Similarly, Chandler and Fleming commiserated in their mutual cups over what bores their protagonists had become. In McDermid’s case, she has repeatedly demonstrated that the books that do not feature her criminal profiler Tony Hill are among her best work – but the new novel, Splinter the Silence, has the unhappy Hill centre stage again. Does McDermid still feel the need to keep his synapses firing, or has an editor pleaded: “Another Tony Hill, Val - please

But who cares about the rationale? That’s between McDermid and her publisher; this is McDermid at something close to her best. On the surface, Splinter the Silence is a tough crime thriller with an unusual depth of incident and characterisation. Hill is looking into a series of suicides among women who were victims of cruel online bullying. But is there more to the deaths than there appears? And is Hill on the trail of yet another serial killer? His erstwhile colleague, ex-DCI Carol Jordan, still has her own problems, but is soon locked in with Hill on a case that brings out their very best – at considerable personal cost.

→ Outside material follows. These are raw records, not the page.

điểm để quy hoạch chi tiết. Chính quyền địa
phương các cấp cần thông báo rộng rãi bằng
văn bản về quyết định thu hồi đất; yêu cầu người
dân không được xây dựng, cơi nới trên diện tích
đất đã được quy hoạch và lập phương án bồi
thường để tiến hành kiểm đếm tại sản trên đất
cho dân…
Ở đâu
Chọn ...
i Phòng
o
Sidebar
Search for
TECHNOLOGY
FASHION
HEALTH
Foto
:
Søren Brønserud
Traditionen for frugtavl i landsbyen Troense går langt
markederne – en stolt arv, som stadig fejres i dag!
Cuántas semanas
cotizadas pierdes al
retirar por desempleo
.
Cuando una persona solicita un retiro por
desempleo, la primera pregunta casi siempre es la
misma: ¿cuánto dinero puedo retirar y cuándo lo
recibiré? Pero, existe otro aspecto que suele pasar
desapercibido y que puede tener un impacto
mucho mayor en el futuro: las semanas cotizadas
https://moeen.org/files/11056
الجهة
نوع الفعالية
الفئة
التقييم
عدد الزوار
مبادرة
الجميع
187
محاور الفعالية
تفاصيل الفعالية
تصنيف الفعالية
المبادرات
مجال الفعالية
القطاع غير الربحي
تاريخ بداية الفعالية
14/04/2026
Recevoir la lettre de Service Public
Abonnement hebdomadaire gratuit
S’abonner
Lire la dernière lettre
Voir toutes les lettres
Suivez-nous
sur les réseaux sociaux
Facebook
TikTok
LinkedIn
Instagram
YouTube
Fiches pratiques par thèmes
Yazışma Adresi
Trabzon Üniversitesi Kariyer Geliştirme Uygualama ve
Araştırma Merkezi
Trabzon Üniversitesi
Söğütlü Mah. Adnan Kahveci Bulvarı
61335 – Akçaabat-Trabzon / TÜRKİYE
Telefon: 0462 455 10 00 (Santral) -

The elements here are ones we’ve seen before, but this is no simple crime narrative. Yes, we have the briefing, the protagonists’ personal problems, the walk-on characters, the acute sense of locale that is a McDermid speciality. But the convergence of these elements, moving inexorably towards the vertiginous climax, provides the frisson. Once again, it is interesting to note that, like her late colleagues PD James and Ruth Rendell (whose dual mantle as the British Queen of Crime Fife-born McDermid has inherited), she is more concerned with her male characters than her women: Hill, as ever, is more complex than his cohort Jordan, however many problems McDermid heaps upon her – though the feminist underpinnings here are significant. And if the thought of another serial killer makes your heart sink, be aware that McDermid’s 29th novel proves she has not lost an iota of her expertise.